Incompatible avec l'histoire et la réalité, la nouvelle économie institutionnelle d'Acemoglu a été critiquée par de nombreux historiens et a pourtant reçu le soutien enthousiaste de nombreux « économistes du tableau noir » qui n'ont pas une connaissance approfondie de l'histoire de l'industrialisation occidentale. Il s'agit là d'un miracle ironique, étant donné que la théorie qui lui a valu le prix Nobel d'économie a été élaborée sur un tableau noir dans la tour d'ivoire de l'université, à l'aide de données et d'outils sophistiqués d'économie mathématique, au lieu d'être ancrée dans l'histoire de l'industrialisation dans le monde réel.

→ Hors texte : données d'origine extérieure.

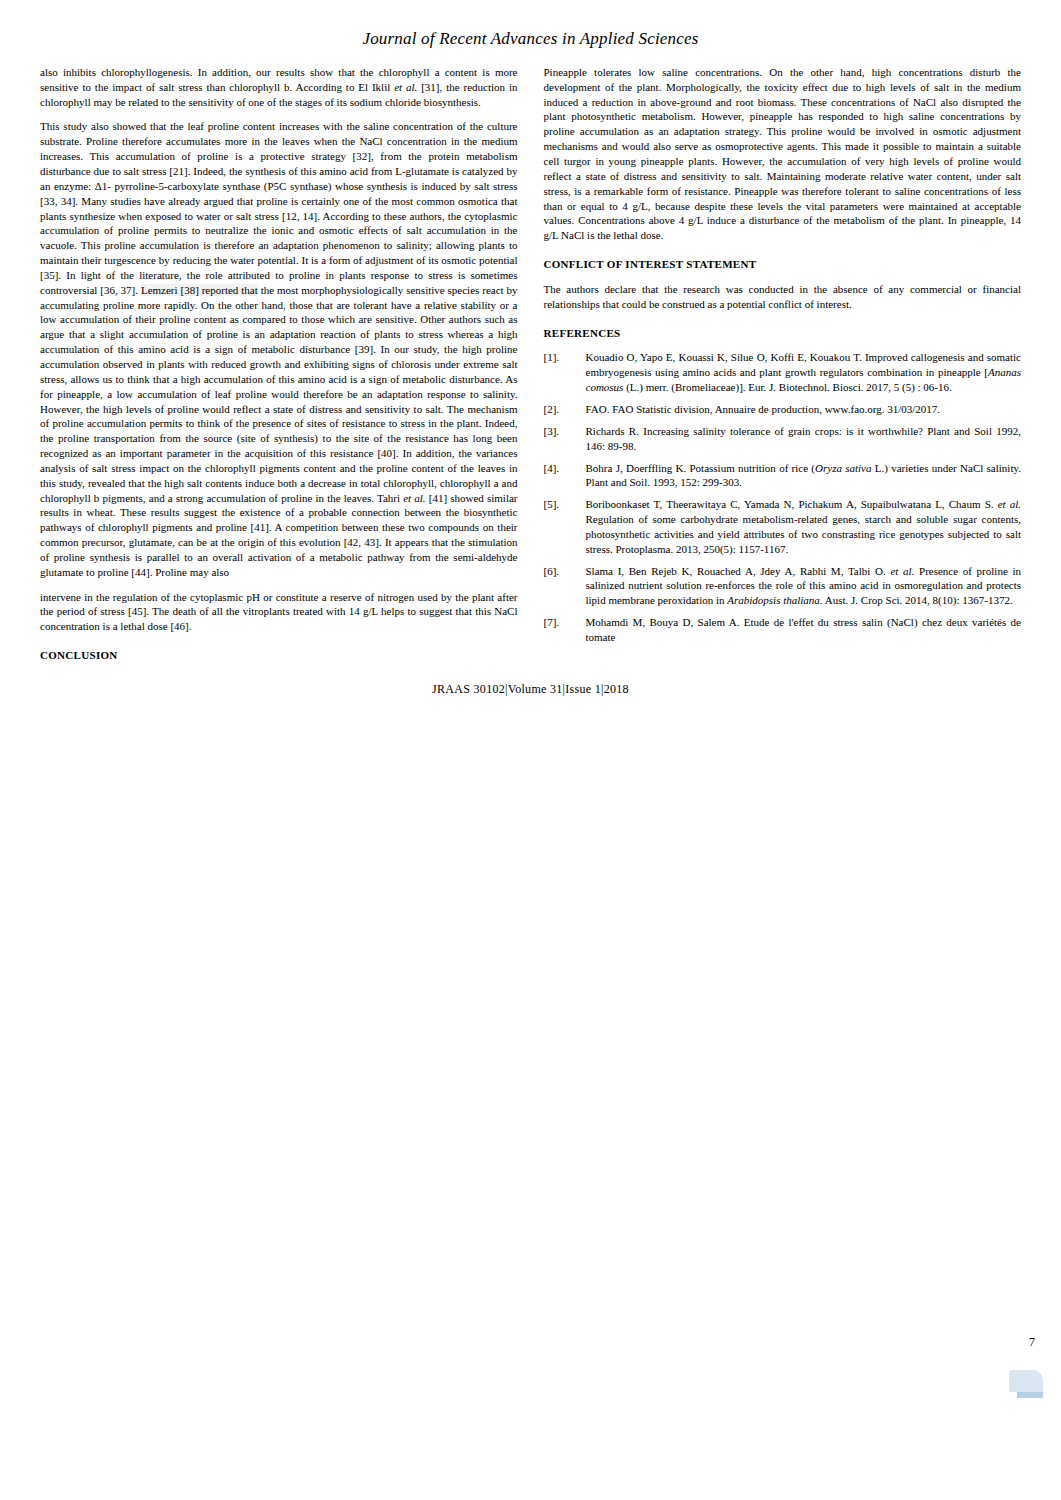Journal of Recent Advances in Applied Sciences
also inhibits chlorophyllogenesis. In addition, our results show that the chlorophyll a content is more sensitive to the impact of salt stress than chlorophyll b. According to El Iklil et al. [31], the reduction in chlorophyll may be related to the sensitivity of one of the stages of its sodium chloride biosynthesis.
This study also showed that the leaf proline content increases with the saline concentration of the culture substrate. Proline therefore accumulates more in the leaves when the NaCl concentration in the medium increases. This accumulation of proline is a protective strategy [32], from the protein metabolism disturbance due to salt stress [21]. Indeed, the synthesis of this amino acid from L-glutamate is catalyzed by an enzyme: Δ1- pyrroline-5-carboxylate synthase (P5C synthase) whose synthesis is induced by salt stress [33, 34]. Many studies have already argued that proline is certainly one of the most common osmotica that plants synthesize when exposed to water or salt stress [12, 14]. According to these authors, the cytoplasmic accumulation of proline permits to neutralize the ionic and osmotic effects of salt accumulation in the vacuole. This proline accumulation is therefore an adaptation phenomenon to salinity; allowing plants to maintain their turgescence by reducing the water potential. It is a form of adjustment of its osmotic potential [35]. In light of the literature, the role attributed to proline in plants response to stress is sometimes controversial [36, 37]. Lemzeri [38] reported that the most morphophysiologically sensitive species react by accumulating proline more rapidly. On the other hand, those that are tolerant have a relative stability or a low accumulation of their proline content as compared to those which are sensitive. Other authors such as argue that a slight accumulation of proline is an adaptation reaction of plants to stress whereas a high accumulation of this amino acid is a sign of metabolic disturbance [39]. In our study, the high proline accumulation observed in plants with reduced growth and exhibiting signs of chlorosis under extreme salt stress, allows us to think that a high accumulation of this amino acid is a sign of metabolic disturbance. As for pineapple, a low accumulation of leaf proline would therefore be an adaptation response to salinity. However, the high levels of proline would reflect a state of distress and sensitivity to salt. The mechanism of proline accumulation permits to think of the presence of sites of resistance to stress in the plant. Indeed, the proline transportation from the source (site of synthesis) to the site of the resistance has long been recognized as an important parameter in the acquisition of this resistance [40]. In addition, the variances analysis of salt stress impact on the chlorophyll pigments content and the proline content of the leaves in this study, revealed that the high salt contents induce both a decrease in total chlorophyll, chlorophyll a and chlorophyll b pigments, and a strong accumulation of proline in the leaves. Tahri et al. [41] showed similar results in wheat. These results suggest the existence of a probable connection between the biosynthetic pathways of chlorophyll pigments and proline [41]. A competition between these two compounds on their common precursor, glutamate, can be at the origin of this evolution [42, 43]. It appears that the stimulation of proline synthesis is parallel to an overall activation of a metabolic pathway from the semi-aldehyde glutamate to proline [44]. Proline may also
intervene in the regulation of the cytoplasmic pH or constitute a reserve of nitrogen used by the plant after the period of stress [45]. The death of all the vitroplants treated with 14 g/L helps to suggest that this NaCl concentration is a lethal dose [46].
Conclusion
Pineapple tolerates low saline concentrations. On the other hand, high concentrations disturb the development of the plant. Morphologically, the toxicity effect due to high levels of salt in the medium induced a reduction in above-ground and root biomass. These concentrations of NaCl also disrupted the plant photosynthetic metabolism. However, pineapple has responded to high saline concentrations by proline accumulation as an adaptation strategy. This proline would be involved in osmotic adjustment mechanisms and would also serve as osmoprotective agents. This made it possible to maintain a suitable cell turgor in young pineapple plants. However, the accumulation of very high levels of proline would reflect a state of distress and sensitivity to salt. Maintaining moderate relative water content, under salt stress, is a remarkable form of resistance. Pineapple was therefore tolerant to saline concentrations of less than or equal to 4 g/L, because despite these levels the vital parameters were maintained at acceptable values. Concentrations above 4 g/L induce a disturbance of the metabolism of the plant. In pineapple, 14 g/L NaCl is the lethal dose.
Conflict of Interest Statement
The authors declare that the research was conducted in the absence of any commercial or financial relationships that could be construed as a potential conflict of interest.
References
[1]. Kouadio O, Yapo E, Kouassi K, Silue O, Koffi E, Kouakou T. Improved callogenesis and somatic embryogenesis using amino acids and plant growth regulators combination in pineapple [Ananas comosus (L.) merr. (Bromeliaceae)]. Eur. J. Biotechnol. Biosci. 2017, 5 (5) : 06-16.
[2]. FAO. FAO Statistic division, Annuaire de production, www.fao.org. 31/03/2017.
[3]. Richards R. Increasing salinity tolerance of grain crops: is it worthwhile? Plant and Soil 1992, 146: 89-98.
[4]. Bohra J, Doerffling K. Potassium nutrition of rice (Oryza sativa L.) varieties under NaCl salinity. Plant and Soil. 1993, 152: 299-303.
[5]. Boriboonkaset T, Theerawitaya C, Yamada N, Pichakum A, Supaibulwatana L, Chaum S. et al. Regulation of some carbohydrate metabolism-related genes, starch and soluble sugar contents, photosynthetic activities and yield attributes of two constrasting rice genotypes subjected to salt stress. Protoplasma. 2013, 250(5): 1157-1167.
[6]. Slama I, Ben Rejeb K, Rouached A, Jdey A, Rabhi M, Talbi O. et al. Presence of proline in salinized nutrient solution re-enforces the role of this amino acid in osmoregulation and protects lipid membrane peroxidation in Arabidopsis thaliana. Aust. J. Crop Sci. 2014, 8(10): 1367-1372.
[7]. Mohamdi M, Bouya D, Salem A. Etude de l'effet du stress salin (NaCl) chez deux variétés de tomate
7
JRAAS 30102|Volume 31|Issue 1|2018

Finalement, je voudrais conclure cet article en citant les commentaires acerbes de l'économiste et historienne américaine Deirdre Nansen McCloskey sur la Nouvelle économie institutionnelle d'Acemoglu : Acemoglu « s'est trompé de manière embarrassante sur tous les points importants ».


Wen Yi est professeur émérite au Collège Antai de l'Économie et de la Gestion de l'Université Jiao Tong de Shanghai.